Evolution of chemotherapy treatment for Wilms tumor
Chemotherapy was introduced for the treatment of pediatric solid tumors just over five decades ago. Prior to that time, surgery and radiotherapy were the only effective treatment modalities. Actinomycin D was the first agent shown to be effective for treatment of Wilms tumor. Actinomycin, derived from Streptomyces and discovered in 1940, was initially thought to be useful as an antibiotic. The drug was noted to be too toxic causing myelosuppression.
Actinomycin D was noted to have anticancer activity in animal models by Dr. Sidney Farber, a pathologist at Harvard. Farber had previously reported the successful treatment of acute leukemia in children with antifolate drugs. They noted that actinomycin D could eliminate some metastases in children with advanced Wilms tumor. More importantly, they demonstrated improved survival in children when the drug was given immediately after nephrectomy. This was the beginning of routine adjuvant therapy for the treatment of solid neoplasms in children. Dr. Dan D’Angio, a radiation oncologist and one of the founders of the National Wilms Tumor Study, working with Dr. Farber reported that the effects of radiotherapy could be potentiated by administration of actinomycin D.

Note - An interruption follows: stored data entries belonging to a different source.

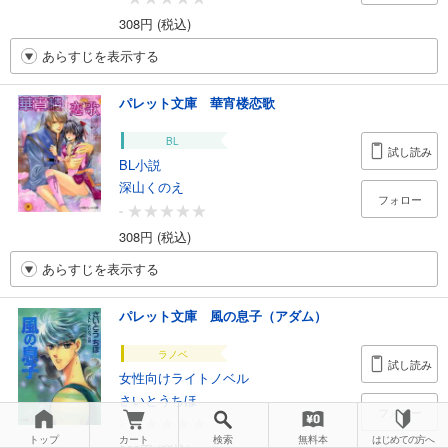
308円 (税込)
あらすじを表示する
パレット文庫 華宵楼恋歌
BL
試し読み
BL小説
深山くのえ
フォロー
-
308円 (税込)
あらすじを表示する
パレット文庫 風の息子（アダム）
ラノベ
試し読み
女性向けライトノベル
さいとうちほ
フォロー
-
トップ
カート
検索
無料本
はじめての方へ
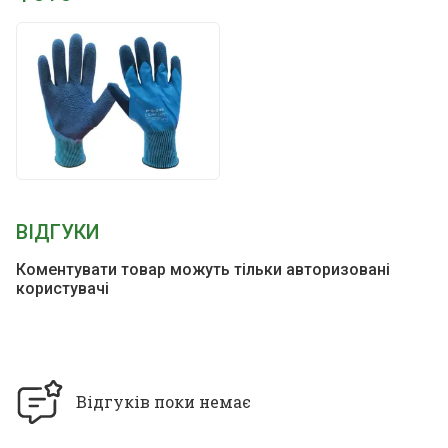
ВІДГУКИ
Коментувати товар можуть тільки авторизовані
користувачі
Відгуків поки немає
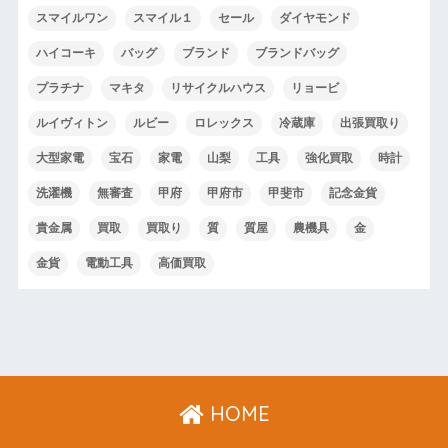
スマイルワン
スマイル１
セール
ダイヤモンド
ハイコーキ
バッグ
ブランド
ブランドバッグ
プラチナ
マキタ
リサイクルハウス
リョービ
ルイヴィトン
ルビー
ロレックス
冷蔵庫
出張買取り
大型家電
宝石
家電
山梨
工具
強化買取
時計
洗濯機
無審査
甲府
甲府市
甲斐市
記念金貨
貴金属
買取
買取り
質
質屋
農機具
金
金貨
電動工具
高価買取
HOME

Vincristine, a plant alkaloid derived from the periwinkle plant, was the second drug shown to marked activity in children with Wilms tumor. Dr. Wataru Sutow, an oncologist at M. D. Anderson Cancer Center, showed that this drug could rapidly reduce the size of metastases and the primary tumor with little myelosuppression. These two drugs, dactinomycin and vincristine, were later studied as a combination therapy in the first randomized trial for the treatment of Wilms tumor conducted by the National Wilms Tumor Study.